_EXERCISE DIRECTIONS_. Rewrite the data below with "top-left" replaced by "upper-left", leaving everything else unchanged.

==== DATASET RECORDS

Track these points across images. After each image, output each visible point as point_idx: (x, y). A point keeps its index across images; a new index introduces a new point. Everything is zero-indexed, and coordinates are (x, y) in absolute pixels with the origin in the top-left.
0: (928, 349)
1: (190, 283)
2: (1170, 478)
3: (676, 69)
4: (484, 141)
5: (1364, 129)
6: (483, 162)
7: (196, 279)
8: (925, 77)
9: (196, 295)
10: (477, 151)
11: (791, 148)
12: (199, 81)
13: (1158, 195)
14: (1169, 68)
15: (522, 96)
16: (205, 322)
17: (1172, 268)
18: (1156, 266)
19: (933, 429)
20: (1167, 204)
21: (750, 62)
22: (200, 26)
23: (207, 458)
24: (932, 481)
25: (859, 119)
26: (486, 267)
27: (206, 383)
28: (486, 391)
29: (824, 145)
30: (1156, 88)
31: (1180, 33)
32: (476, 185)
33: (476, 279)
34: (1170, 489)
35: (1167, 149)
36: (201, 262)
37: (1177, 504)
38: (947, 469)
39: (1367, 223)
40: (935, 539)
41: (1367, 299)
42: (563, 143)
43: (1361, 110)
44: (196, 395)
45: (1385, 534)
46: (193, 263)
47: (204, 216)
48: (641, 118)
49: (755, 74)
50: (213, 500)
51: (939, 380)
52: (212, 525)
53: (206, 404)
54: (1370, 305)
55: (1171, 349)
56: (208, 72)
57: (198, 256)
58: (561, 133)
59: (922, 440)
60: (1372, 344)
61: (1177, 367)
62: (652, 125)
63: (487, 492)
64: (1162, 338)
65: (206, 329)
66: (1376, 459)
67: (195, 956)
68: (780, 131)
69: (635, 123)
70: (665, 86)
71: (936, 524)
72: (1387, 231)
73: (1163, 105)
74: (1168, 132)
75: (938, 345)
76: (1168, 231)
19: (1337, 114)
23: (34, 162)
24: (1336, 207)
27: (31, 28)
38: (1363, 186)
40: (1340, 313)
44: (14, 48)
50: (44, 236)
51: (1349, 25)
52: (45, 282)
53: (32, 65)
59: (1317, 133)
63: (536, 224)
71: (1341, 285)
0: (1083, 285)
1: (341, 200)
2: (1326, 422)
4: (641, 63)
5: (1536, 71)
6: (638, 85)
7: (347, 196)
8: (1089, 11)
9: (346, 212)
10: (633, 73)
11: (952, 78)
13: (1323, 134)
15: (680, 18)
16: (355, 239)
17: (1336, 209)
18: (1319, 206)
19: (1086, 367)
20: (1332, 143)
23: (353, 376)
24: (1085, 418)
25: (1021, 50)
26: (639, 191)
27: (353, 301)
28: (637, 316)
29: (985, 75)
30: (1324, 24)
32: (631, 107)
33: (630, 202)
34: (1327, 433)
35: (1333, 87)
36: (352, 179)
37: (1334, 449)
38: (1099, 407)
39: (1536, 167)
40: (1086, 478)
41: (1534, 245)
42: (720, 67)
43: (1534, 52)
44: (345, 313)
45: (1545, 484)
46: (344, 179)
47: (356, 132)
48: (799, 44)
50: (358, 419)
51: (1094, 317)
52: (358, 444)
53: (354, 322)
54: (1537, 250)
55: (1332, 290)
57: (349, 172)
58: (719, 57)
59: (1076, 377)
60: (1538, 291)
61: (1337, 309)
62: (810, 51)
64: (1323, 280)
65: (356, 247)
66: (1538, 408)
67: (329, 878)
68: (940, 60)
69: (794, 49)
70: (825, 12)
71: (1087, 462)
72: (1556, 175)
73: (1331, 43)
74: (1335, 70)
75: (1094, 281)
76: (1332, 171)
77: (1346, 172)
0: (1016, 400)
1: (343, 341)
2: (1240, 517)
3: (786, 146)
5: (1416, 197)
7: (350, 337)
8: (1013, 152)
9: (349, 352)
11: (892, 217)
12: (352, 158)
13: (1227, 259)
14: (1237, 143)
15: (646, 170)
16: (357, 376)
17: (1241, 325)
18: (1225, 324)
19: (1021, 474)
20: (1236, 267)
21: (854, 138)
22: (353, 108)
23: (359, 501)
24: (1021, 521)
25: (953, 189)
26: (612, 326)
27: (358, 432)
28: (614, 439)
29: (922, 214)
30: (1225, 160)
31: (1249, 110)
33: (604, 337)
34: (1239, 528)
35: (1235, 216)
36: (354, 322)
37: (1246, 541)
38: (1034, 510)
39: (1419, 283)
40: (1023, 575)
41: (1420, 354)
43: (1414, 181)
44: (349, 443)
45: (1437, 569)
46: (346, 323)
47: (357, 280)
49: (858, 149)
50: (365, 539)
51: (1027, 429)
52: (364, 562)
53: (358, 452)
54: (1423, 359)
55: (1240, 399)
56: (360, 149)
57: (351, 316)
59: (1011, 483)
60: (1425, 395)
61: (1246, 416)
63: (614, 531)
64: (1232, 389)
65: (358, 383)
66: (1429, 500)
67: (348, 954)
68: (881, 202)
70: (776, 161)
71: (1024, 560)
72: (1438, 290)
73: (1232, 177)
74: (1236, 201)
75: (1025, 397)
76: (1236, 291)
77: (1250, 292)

========

_RESPONSE FOR THIS EXERCISE_.
Track these points across images. After each image, output each visible point as point_idx: (x, y). A point keeps its index across images; a new index introduces a new point. Everything is zero-indexed, and coordinates are (x, y) in absolute pixels with the origin in the upper-left.
0: (928, 349)
1: (190, 283)
2: (1170, 478)
3: (676, 69)
4: (484, 141)
5: (1364, 129)
6: (483, 162)
7: (196, 279)
8: (925, 77)
9: (196, 295)
10: (477, 151)
11: (791, 148)
12: (199, 81)
13: (1158, 195)
14: (1169, 68)
15: (522, 96)
16: (205, 322)
17: (1172, 268)
18: (1156, 266)
19: (933, 429)
20: (1167, 204)
21: (750, 62)
22: (200, 26)
23: (207, 458)
24: (932, 481)
25: (859, 119)
26: (486, 267)
27: (206, 383)
28: (486, 391)
29: (824, 145)
30: (1156, 88)
31: (1180, 33)
32: (476, 185)
33: (476, 279)
34: (1170, 489)
35: (1167, 149)
36: (201, 262)
37: (1177, 504)
38: (947, 469)
39: (1367, 223)
40: (935, 539)
41: (1367, 299)
42: (563, 143)
43: (1361, 110)
44: (196, 395)
45: (1385, 534)
46: (193, 263)
47: (204, 216)
48: (641, 118)
49: (755, 74)
50: (213, 500)
51: (939, 380)
52: (212, 525)
53: (206, 404)
54: (1370, 305)
55: (1171, 349)
56: (208, 72)
57: (198, 256)
58: (561, 133)
59: (922, 440)
60: (1372, 344)
61: (1177, 367)
62: (652, 125)
63: (487, 492)
64: (1162, 338)
65: (206, 329)
66: (1376, 459)
67: (195, 956)
68: (780, 131)
69: (635, 123)
70: (665, 86)
71: (936, 524)
72: (1387, 231)
73: (1163, 105)
74: (1168, 132)
75: (938, 345)
76: (1168, 231)
19: (1337, 114)
23: (34, 162)
24: (1336, 207)
27: (31, 28)
38: (1363, 186)
40: (1340, 313)
44: (14, 48)
50: (44, 236)
51: (1349, 25)
52: (45, 282)
53: (32, 65)
59: (1317, 133)
63: (536, 224)
71: (1341, 285)
0: (1083, 285)
1: (341, 200)
2: (1326, 422)
4: (641, 63)
5: (1536, 71)
6: (638, 85)
7: (347, 196)
8: (1089, 11)
9: (346, 212)
10: (633, 73)
11: (952, 78)
13: (1323, 134)
15: (680, 18)
16: (355, 239)
17: (1336, 209)
18: (1319, 206)
19: (1086, 367)
20: (1332, 143)
23: (353, 376)
24: (1085, 418)
25: (1021, 50)
26: (639, 191)
27: (353, 301)
28: (637, 316)
29: (985, 75)
30: (1324, 24)
32: (631, 107)
33: (630, 202)
34: (1327, 433)
35: (1333, 87)
36: (352, 179)
37: (1334, 449)
38: (1099, 407)
39: (1536, 167)
40: (1086, 478)
41: (1534, 245)
42: (720, 67)
43: (1534, 52)
44: (345, 313)
45: (1545, 484)
46: (344, 179)
47: (356, 132)
48: (799, 44)
50: (358, 419)
51: (1094, 317)
52: (358, 444)
53: (354, 322)
54: (1537, 250)
55: (1332, 290)
57: (349, 172)
58: (719, 57)
59: (1076, 377)
60: (1538, 291)
61: (1337, 309)
62: (810, 51)
64: (1323, 280)
65: (356, 247)
66: (1538, 408)
67: (329, 878)
68: (940, 60)
69: (794, 49)
70: (825, 12)
71: (1087, 462)
72: (1556, 175)
73: (1331, 43)
74: (1335, 70)
75: (1094, 281)
76: (1332, 171)
77: (1346, 172)
0: (1016, 400)
1: (343, 341)
2: (1240, 517)
3: (786, 146)
5: (1416, 197)
7: (350, 337)
8: (1013, 152)
9: (349, 352)
11: (892, 217)
12: (352, 158)
13: (1227, 259)
14: (1237, 143)
15: (646, 170)
16: (357, 376)
17: (1241, 325)
18: (1225, 324)
19: (1021, 474)
20: (1236, 267)
21: (854, 138)
22: (353, 108)
23: (359, 501)
24: (1021, 521)
25: (953, 189)
26: (612, 326)
27: (358, 432)
28: (614, 439)
29: (922, 214)
30: (1225, 160)
31: (1249, 110)
33: (604, 337)
34: (1239, 528)
35: (1235, 216)
36: (354, 322)
37: (1246, 541)
38: (1034, 510)
39: (1419, 283)
40: (1023, 575)
41: (1420, 354)
43: (1414, 181)
44: (349, 443)
45: (1437, 569)
46: (346, 323)
47: (357, 280)
49: (858, 149)
50: (365, 539)
51: (1027, 429)
52: (364, 562)
53: (358, 452)
54: (1423, 359)
55: (1240, 399)
56: (360, 149)
57: (351, 316)
59: (1011, 483)
60: (1425, 395)
61: (1246, 416)
63: (614, 531)
64: (1232, 389)
65: (358, 383)
66: (1429, 500)
67: (348, 954)
68: (881, 202)
70: (776, 161)
71: (1024, 560)
72: (1438, 290)
73: (1232, 177)
74: (1236, 201)
75: (1025, 397)
76: (1236, 291)
77: (1250, 292)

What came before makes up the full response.